__Assigned task__:
All lines that hold the string "GenerationSoftware" should be copied. Find them in the listing below.

__Material shown__:
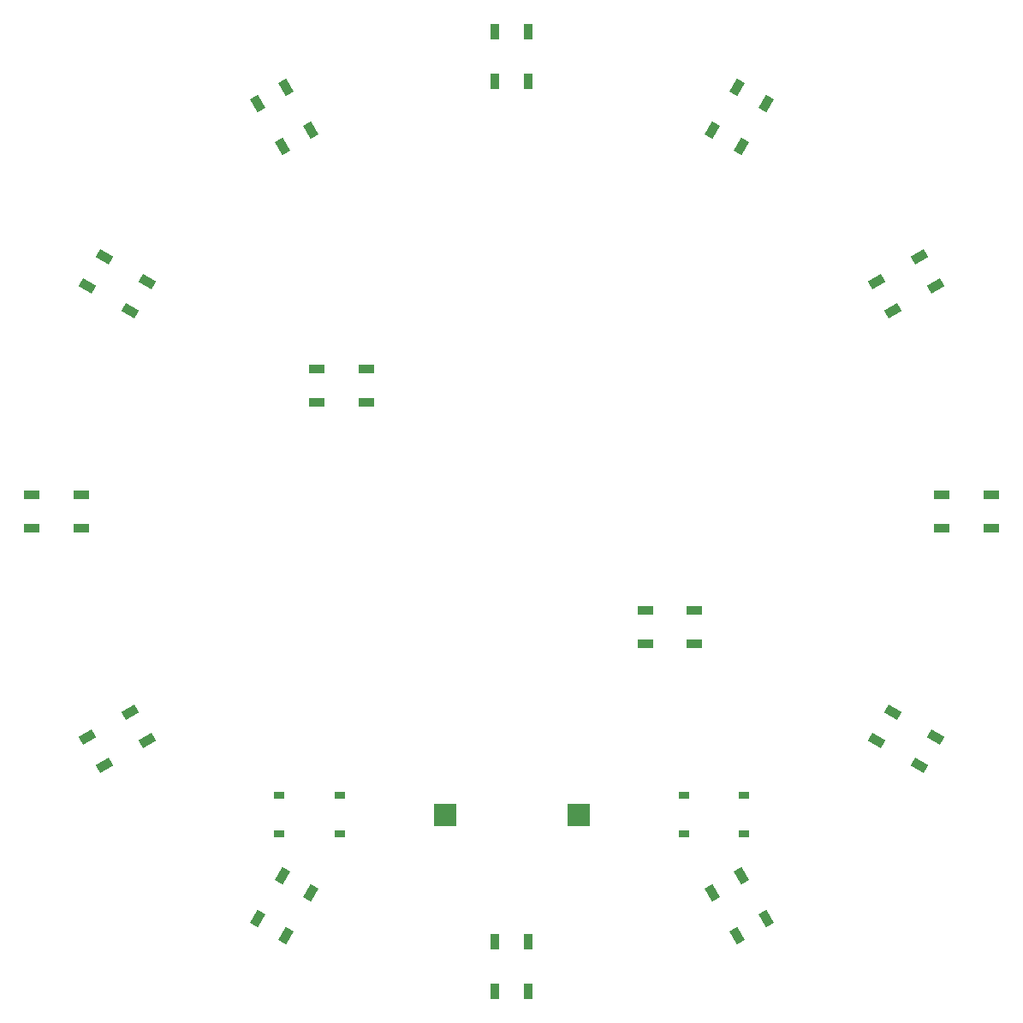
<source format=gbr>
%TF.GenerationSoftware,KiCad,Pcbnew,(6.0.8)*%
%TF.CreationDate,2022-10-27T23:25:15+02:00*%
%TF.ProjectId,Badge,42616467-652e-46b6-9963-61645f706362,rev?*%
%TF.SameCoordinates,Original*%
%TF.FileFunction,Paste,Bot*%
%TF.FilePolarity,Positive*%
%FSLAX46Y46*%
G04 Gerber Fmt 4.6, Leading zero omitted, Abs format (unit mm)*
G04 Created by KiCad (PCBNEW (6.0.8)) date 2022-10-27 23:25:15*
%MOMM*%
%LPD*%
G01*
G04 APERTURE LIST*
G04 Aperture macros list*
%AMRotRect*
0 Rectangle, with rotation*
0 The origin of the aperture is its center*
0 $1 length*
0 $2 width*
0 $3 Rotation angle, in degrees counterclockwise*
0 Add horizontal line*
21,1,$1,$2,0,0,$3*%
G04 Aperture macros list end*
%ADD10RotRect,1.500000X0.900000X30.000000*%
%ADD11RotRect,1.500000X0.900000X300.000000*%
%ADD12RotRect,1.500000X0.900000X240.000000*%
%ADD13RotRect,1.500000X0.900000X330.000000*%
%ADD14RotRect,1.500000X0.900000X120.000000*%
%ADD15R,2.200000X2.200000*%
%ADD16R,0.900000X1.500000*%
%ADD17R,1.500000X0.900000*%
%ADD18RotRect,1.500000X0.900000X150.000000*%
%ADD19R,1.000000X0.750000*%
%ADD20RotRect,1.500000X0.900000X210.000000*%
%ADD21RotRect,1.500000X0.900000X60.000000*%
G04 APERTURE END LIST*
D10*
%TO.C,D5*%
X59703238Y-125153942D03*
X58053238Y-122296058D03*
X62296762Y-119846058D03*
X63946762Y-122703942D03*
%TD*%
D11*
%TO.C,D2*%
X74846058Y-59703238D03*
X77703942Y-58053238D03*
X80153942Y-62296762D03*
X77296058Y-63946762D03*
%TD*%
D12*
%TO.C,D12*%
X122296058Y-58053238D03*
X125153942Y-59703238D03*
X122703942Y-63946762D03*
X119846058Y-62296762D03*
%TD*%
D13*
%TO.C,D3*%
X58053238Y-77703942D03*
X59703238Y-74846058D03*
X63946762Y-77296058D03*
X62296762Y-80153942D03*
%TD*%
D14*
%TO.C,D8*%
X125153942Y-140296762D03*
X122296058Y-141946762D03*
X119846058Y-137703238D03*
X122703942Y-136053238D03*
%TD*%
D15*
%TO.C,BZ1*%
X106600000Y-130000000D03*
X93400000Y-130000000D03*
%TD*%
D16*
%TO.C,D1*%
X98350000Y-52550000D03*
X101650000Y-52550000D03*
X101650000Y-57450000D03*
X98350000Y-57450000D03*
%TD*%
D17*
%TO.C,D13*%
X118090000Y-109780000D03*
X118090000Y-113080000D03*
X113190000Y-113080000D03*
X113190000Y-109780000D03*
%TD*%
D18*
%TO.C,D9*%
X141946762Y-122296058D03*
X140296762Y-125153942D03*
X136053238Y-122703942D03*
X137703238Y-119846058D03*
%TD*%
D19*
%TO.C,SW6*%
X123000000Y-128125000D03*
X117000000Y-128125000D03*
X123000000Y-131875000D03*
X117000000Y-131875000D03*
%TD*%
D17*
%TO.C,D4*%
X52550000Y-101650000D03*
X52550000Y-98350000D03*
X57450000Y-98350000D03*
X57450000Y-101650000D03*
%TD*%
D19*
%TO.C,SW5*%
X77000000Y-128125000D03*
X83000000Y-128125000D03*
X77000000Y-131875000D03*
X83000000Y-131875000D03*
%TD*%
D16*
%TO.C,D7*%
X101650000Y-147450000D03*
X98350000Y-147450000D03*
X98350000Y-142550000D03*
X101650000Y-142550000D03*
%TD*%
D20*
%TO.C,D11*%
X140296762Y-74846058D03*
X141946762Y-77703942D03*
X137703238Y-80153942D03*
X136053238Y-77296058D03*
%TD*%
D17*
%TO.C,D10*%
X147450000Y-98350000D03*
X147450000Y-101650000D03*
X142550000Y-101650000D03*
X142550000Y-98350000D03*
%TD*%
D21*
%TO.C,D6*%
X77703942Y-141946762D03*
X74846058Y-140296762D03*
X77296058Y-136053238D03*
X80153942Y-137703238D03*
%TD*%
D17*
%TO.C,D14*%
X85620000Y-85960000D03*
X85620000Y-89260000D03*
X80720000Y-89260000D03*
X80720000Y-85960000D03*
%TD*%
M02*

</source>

--

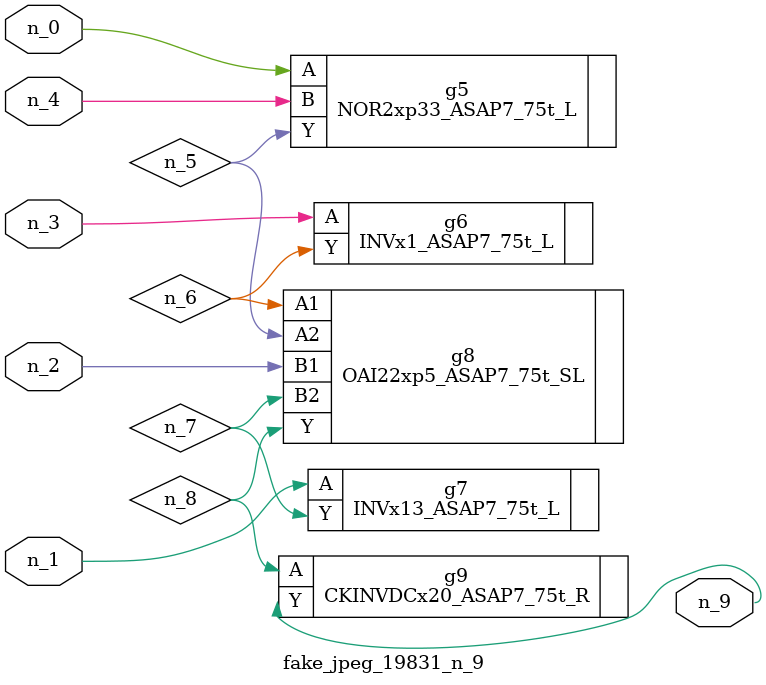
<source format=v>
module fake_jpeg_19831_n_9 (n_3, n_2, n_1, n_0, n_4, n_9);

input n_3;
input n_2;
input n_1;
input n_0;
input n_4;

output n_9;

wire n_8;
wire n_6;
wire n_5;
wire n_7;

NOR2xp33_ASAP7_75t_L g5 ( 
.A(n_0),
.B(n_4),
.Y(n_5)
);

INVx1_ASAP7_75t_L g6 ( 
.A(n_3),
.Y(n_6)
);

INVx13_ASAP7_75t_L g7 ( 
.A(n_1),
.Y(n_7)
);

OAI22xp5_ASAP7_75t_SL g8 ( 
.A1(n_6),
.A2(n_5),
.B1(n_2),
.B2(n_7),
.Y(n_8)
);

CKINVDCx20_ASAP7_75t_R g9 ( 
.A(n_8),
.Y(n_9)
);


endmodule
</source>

---

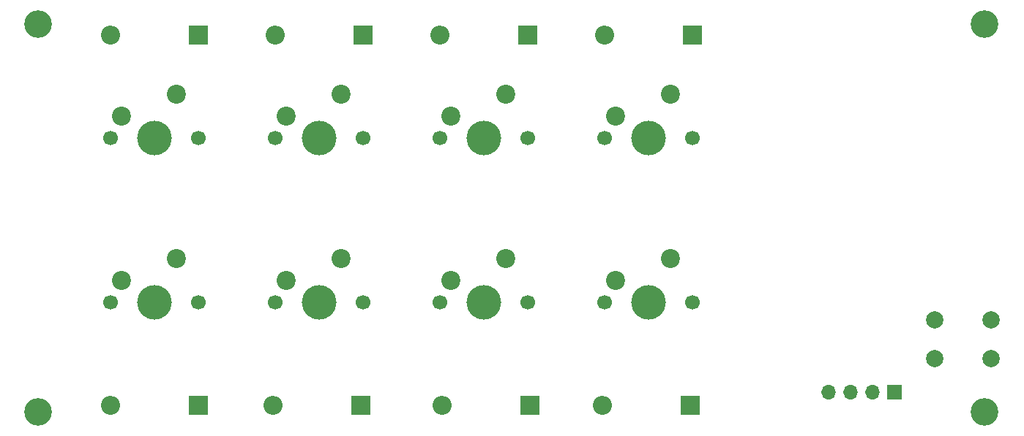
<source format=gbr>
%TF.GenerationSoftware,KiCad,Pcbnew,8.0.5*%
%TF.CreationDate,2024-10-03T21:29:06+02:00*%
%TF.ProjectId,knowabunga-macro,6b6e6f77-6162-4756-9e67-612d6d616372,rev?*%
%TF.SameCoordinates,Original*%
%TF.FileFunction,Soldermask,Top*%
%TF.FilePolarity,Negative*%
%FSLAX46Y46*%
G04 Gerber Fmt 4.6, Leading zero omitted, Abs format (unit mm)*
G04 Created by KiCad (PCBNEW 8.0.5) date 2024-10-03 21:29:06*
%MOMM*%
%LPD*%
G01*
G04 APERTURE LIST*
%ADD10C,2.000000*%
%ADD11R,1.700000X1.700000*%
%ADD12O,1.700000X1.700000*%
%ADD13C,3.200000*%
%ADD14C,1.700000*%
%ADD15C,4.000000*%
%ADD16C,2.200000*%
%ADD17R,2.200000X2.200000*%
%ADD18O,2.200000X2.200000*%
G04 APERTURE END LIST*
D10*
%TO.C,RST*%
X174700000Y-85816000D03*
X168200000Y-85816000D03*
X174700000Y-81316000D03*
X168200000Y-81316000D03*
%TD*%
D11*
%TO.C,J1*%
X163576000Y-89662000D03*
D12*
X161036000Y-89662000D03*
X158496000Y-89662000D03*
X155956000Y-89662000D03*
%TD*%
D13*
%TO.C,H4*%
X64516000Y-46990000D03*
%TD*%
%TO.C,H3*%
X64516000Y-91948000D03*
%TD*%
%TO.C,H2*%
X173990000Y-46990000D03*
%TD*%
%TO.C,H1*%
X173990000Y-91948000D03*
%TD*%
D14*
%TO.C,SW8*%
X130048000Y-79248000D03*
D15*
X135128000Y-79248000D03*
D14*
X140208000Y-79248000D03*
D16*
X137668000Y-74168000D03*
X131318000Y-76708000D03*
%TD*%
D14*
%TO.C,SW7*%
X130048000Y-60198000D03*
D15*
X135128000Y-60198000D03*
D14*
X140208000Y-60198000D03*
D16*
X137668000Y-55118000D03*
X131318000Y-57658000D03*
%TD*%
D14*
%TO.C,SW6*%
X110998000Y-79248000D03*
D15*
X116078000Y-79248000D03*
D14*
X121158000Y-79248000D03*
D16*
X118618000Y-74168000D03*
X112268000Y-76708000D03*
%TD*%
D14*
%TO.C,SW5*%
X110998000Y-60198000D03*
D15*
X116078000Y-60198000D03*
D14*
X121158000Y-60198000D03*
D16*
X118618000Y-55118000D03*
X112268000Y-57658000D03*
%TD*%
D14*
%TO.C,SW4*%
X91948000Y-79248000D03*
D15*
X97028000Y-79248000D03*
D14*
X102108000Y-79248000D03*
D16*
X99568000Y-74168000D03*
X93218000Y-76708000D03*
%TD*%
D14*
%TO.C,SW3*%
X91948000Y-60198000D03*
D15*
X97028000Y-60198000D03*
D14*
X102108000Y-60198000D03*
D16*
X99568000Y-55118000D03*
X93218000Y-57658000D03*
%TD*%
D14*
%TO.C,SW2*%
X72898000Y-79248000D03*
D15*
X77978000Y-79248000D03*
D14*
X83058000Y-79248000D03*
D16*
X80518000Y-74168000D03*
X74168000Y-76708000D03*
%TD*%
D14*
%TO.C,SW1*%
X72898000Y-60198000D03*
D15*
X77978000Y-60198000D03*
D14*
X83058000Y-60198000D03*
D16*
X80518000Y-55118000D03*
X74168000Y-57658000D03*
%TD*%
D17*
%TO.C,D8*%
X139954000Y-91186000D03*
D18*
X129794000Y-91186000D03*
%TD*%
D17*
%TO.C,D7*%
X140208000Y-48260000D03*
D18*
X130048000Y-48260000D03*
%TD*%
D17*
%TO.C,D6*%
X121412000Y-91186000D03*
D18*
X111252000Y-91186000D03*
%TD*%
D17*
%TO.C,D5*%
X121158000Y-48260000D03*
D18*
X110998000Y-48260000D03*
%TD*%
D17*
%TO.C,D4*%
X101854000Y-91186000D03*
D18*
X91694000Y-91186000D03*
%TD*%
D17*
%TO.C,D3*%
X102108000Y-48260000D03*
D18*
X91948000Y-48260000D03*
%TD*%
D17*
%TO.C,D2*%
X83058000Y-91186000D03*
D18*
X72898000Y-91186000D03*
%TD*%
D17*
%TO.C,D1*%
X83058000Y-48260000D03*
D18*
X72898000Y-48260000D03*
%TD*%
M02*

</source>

__Your solution__:
%TF.GenerationSoftware,KiCad,Pcbnew,(6.0.8)*%
%TF.GenerationSoftware,KiCad,Pcbnew,8.0.5*%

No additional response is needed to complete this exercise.